Unlike the large and ultra-expensive satellites of the past, Quub’s satellites are small, lightweight, and built using mostly off-the-shelf components. This allows them to quickly construct a network that updates every 15 minutes for a “motion-picture” view of what’s happening on the ground.

Learn more here.

Welcoming Local Students to Our State Capitol

Students from Nitrauer and Schaeffer elementary schools in Manheim Township School District recently toured our beautiful state Capitol building in Harrisburg. It’s always a privilege to welcome young constituents to the Capitol.

If you’re interested in booking a tour of this historic building, schedule here.

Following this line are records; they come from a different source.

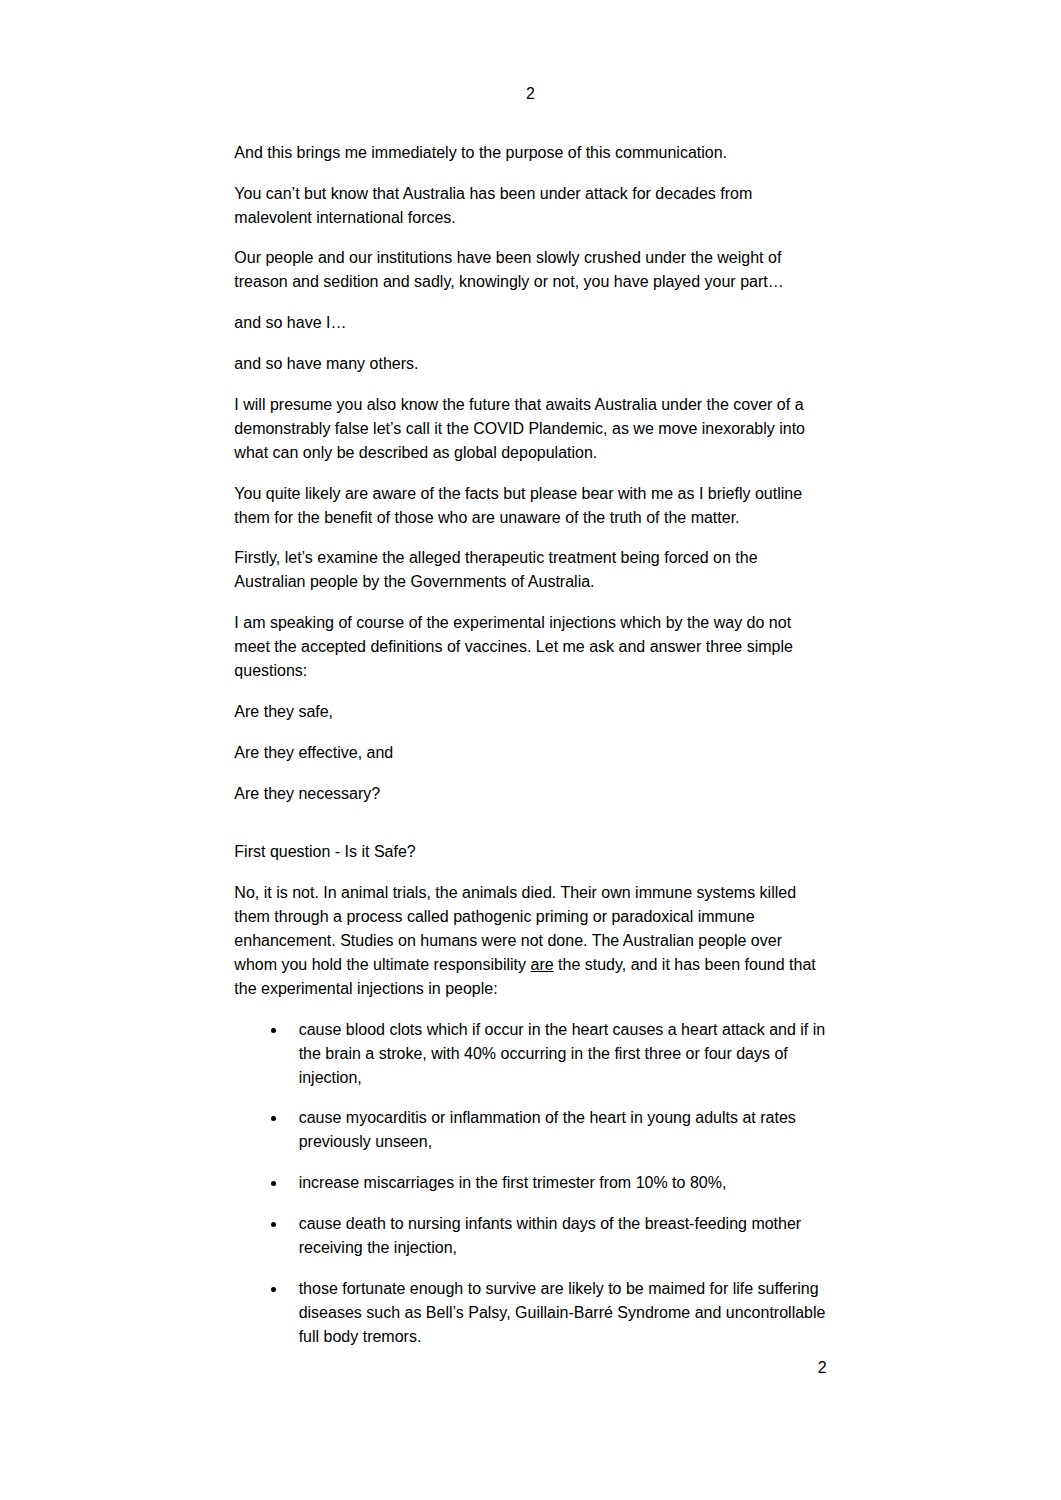2
And this brings me immediately to the purpose of this communication.
You can’t but know that Australia has been under attack for decades from malevolent international forces.
Our people and our institutions have been slowly crushed under the weight of treason and sedition and sadly, knowingly or not, you have played your part…
and so have I…
and so have many others.
I will presume you also know the future that awaits Australia under the cover of a demonstrably false let’s call it the COVID Plandemic, as we move inexorably into what can only be described as global depopulation.
You quite likely are aware of the facts but please bear with me as I briefly outline them for the benefit of those who are unaware of the truth of the matter.
Firstly, let’s examine the alleged therapeutic treatment being forced on the Australian people by the Governments of Australia.
I am speaking of course of the experimental injections which by the way do not meet the accepted definitions of vaccines. Let me ask and answer three simple questions:
Are they safe,
Are they effective, and
Are they necessary?
First question - Is it Safe?
No, it is not. In animal trials, the animals died. Their own immune systems killed them through a process called pathogenic priming or paradoxical immune enhancement. Studies on humans were not done. The Australian people over whom you hold the ultimate responsibility are the study, and it has been found that the experimental injections in people:
cause blood clots which if occur in the heart causes a heart attack and if in the brain a stroke, with 40% occurring in the first three or four days of injection,
cause myocarditis or inflammation of the heart in young adults at rates previously unseen,
increase miscarriages in the first trimester from 10% to 80%,
cause death to nursing infants within days of the breast-feeding mother receiving the injection,
those fortunate enough to survive are likely to be maimed for life suffering diseases such as Bell’s Palsy, Guillain-Barré Syndrome and uncontrollable full body tremors.
2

Celebrating New Jobs in Rapho Township

I joined Congressman Lloyd Smucker and local Rapho Township officials to celebrate the opening of a new Amazon delivery station. This new delivery station will create 150 new jobs in the community and power the last mile of Amazon’s order process in the region.

Talking Lancaster Tourism

A member of my staff joined Rep. Brett Miller, Rep. Tom Jones, and others for a Lancaster County Tourism Tour led by Discover Lancaster. He met with industry leaders, learned about the significant economic impact of tourism in our county, and discussed ways to strengthen the industry.

Grants to Improve Access to Healthy Food

Schools and childhood education centers may apply for up to $15,000 per school for a PA Farm Bill Farm-to-School Grant for projects to improve access to healthy, local foods. The money can also be used to increase hands-on learning experiences for children in pre-kindergarten through eighth grade.

Farm-to-School Grants enrich the connection between families and local producers of fresh, healthy food by changing food purchasing habits in schools. Projects increase access to markets for local farms and expose children early to agriculture, agriculture careers and healthy food choices.

Grant applications must be submitted online here by May 19 at 5 p.m.